I know this subject is slightly off-topic for many readers of our blog, but I thought it might be of interest to some, especially those interested in polling and the reliability of polling. A colleague sent along a link to this article in the Arizona Republic, “Election Pollsters Face New Challenges.”
Here’s a bit from the story:
But the polls may not be as reliable this year as they have been in previous presidential elections. Polling is getting more difficult for a host of reasons, from the increasing use of cellphones and declining polling-participation rates to the potential for racial bias among participants who are asked about the contest between Sen. John McCain and Sen. Barack Obama, the first Black person to top a major-party ticket.
The story talks about both technological challenges (especially those posed by cell phones) as well as traditional problems in survey research (insuring an accurate response, especially when the survey is focused on racial issues, or in cases where white and non-white candidates are competing for office).

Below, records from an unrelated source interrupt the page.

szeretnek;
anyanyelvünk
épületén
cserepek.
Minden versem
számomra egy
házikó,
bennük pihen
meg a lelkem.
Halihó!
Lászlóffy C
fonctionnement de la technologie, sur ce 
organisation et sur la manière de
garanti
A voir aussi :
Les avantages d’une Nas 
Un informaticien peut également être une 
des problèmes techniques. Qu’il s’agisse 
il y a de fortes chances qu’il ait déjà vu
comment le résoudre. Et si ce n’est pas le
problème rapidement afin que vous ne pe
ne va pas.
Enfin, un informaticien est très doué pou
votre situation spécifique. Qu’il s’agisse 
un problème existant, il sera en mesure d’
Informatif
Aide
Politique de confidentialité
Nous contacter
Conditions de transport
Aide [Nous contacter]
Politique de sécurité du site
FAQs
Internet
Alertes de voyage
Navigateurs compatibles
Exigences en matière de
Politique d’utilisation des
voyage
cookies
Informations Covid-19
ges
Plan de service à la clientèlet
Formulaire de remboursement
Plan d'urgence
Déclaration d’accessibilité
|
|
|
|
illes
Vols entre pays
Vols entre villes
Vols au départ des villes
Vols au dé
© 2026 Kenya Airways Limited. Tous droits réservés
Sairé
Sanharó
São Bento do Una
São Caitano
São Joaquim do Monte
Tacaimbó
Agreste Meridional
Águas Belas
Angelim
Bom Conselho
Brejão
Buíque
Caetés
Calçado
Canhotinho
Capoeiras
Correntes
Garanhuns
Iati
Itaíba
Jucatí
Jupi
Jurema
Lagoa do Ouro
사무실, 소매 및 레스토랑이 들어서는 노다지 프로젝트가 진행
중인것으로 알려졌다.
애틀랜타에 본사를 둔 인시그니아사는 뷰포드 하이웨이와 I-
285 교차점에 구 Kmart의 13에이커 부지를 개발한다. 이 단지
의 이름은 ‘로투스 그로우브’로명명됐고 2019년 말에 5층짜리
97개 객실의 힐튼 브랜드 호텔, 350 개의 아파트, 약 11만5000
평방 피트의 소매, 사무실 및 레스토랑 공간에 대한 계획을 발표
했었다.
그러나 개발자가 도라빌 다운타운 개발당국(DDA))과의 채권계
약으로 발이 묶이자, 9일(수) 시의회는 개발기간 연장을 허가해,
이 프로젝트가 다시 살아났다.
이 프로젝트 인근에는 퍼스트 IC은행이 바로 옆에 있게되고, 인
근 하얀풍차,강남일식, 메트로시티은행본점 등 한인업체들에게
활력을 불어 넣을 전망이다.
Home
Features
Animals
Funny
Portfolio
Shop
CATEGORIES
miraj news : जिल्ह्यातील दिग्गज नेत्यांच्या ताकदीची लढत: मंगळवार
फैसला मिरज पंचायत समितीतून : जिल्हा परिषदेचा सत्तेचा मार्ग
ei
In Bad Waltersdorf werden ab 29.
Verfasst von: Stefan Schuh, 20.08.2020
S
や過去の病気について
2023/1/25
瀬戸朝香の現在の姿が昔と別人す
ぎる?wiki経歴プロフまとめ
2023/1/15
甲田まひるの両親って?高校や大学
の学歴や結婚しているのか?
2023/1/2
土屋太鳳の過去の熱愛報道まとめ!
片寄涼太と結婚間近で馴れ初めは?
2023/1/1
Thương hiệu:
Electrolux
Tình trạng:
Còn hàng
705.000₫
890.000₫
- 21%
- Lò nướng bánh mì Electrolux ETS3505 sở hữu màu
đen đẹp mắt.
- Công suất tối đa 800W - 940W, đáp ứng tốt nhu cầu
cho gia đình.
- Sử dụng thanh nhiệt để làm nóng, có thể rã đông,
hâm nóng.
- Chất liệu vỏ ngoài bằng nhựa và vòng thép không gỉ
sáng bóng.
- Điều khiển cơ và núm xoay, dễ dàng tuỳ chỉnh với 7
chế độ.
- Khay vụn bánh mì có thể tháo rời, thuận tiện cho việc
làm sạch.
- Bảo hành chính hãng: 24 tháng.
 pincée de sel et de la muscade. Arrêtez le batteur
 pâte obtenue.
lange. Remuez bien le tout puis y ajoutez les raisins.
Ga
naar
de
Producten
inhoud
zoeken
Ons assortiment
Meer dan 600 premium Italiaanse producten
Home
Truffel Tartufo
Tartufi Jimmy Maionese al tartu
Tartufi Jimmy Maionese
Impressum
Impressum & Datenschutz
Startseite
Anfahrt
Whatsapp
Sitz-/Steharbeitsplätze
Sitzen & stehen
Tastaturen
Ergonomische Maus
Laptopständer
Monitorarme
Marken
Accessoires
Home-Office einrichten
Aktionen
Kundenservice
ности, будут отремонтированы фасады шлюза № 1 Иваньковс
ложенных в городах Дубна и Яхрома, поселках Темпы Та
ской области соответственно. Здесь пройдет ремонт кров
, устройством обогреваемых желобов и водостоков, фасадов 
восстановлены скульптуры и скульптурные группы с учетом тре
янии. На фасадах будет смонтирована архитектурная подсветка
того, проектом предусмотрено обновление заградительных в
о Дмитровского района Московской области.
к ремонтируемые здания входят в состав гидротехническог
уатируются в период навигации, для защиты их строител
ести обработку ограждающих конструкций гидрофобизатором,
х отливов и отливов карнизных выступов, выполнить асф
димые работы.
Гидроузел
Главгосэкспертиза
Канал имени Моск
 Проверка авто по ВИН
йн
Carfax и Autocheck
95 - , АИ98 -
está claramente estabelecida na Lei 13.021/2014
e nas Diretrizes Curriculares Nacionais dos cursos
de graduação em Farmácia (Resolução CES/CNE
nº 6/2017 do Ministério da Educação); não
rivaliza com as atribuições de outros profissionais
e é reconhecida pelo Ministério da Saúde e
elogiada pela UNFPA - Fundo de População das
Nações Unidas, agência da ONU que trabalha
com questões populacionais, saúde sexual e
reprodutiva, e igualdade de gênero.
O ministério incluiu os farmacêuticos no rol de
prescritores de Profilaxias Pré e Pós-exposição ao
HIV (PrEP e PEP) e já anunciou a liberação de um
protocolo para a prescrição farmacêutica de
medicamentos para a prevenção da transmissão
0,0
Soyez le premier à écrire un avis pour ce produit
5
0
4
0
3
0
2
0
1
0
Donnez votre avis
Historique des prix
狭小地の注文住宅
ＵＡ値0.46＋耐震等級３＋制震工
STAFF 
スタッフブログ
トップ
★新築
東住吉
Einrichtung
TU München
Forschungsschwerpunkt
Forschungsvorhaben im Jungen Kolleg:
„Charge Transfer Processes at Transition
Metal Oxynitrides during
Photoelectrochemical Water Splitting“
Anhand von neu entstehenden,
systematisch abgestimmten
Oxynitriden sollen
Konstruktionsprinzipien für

In such cases, “social desireability” biases can creep into survey responses; VTP colleague Adam Berinsky looked at this issue in the 1989 Dinkins-Giuliani race and found that many pre-election survey respondents might have expressed no preference to survey interviewers, instead of answering in a way that might have been socially undesireable (See Berinksy, “The Two Faces of Public Opinion”, American Journal of Political Science, Volume 43, pages 1209-1230.)